Xavier looked down at me. “He’s gotten to you.”
“Why do you say that?”
“I recognize that look in your eyes. Same one I had after I met him.”
“Does it bother you?”
“I’m hiding you beneath his wings, Em. Safest place.”
“I’m sorry about the shower thing,” I whispered.
Shame scorched my cheeks.
His hands wrapped around my waist and he lifted me up onto the countertop, his fingers working the zipper of my jeans.
I stared at him. “What are you doing?”
“You’re going to talk while I go down on you.”
“About what?”
“What happened in his bathroom…tell me everything in precise detail.
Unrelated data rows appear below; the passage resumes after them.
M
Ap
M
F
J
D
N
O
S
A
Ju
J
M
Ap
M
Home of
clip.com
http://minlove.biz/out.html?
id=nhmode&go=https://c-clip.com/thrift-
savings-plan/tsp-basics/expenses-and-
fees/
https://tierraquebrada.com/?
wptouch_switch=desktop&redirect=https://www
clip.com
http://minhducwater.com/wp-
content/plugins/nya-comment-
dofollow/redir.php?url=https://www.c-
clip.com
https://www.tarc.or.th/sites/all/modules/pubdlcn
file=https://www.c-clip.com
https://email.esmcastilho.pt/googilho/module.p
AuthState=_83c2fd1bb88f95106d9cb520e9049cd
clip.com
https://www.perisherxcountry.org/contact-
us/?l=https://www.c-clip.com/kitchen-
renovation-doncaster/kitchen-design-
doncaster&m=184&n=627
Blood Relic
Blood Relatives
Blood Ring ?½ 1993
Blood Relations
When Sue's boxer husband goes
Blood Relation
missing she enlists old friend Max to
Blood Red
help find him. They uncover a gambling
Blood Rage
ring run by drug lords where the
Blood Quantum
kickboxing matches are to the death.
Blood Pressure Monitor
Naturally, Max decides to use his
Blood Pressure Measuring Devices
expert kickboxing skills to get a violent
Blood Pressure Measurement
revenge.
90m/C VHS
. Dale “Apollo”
Leave nothing out.”
“You mean…”
“Describe how he looked. What you saw him do.” He yanked my jeans off and dropped them on the floor. “And I’ll do this.”
He slid my panties down.
It was good to be back in class at the Royal Academy of Music. The familiar presence of my classmates had restored some normality to my life.
I sat clutching the Strad to my chest like it was a baby, trying my best to concentrate on the class. It was like trying to traverse two worlds—one with two men who consumed my every waking thought, and this, my old life of lessons, practice, and big dreams for a future in music.
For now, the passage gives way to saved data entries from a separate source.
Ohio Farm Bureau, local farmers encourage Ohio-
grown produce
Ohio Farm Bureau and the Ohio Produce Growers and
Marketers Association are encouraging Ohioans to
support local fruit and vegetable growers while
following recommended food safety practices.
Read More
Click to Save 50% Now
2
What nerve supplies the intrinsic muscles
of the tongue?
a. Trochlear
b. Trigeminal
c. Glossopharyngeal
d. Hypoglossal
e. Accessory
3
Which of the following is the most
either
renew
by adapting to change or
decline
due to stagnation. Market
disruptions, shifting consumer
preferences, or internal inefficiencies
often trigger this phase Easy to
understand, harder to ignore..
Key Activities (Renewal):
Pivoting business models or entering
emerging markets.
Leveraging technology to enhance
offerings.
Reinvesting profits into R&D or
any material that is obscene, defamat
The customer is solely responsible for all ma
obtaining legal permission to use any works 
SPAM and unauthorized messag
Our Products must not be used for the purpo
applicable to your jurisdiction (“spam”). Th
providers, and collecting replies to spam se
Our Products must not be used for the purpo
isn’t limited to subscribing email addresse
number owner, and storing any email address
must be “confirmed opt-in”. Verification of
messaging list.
I felt caught between these two worlds.
Stifling a yawn, I returned my attention to our instructor.
“Am I boring you, Ms. Rampling?” said Charles Penn-Rhodes, a retired orchestra conductor out of Vienna whose accent was as thick as his round-rimmed glasses.
Cringing, I said, “Sorry.”
Salme raised her hand. “We strive for perfection,” she answered his question brightly. “We become the violin.”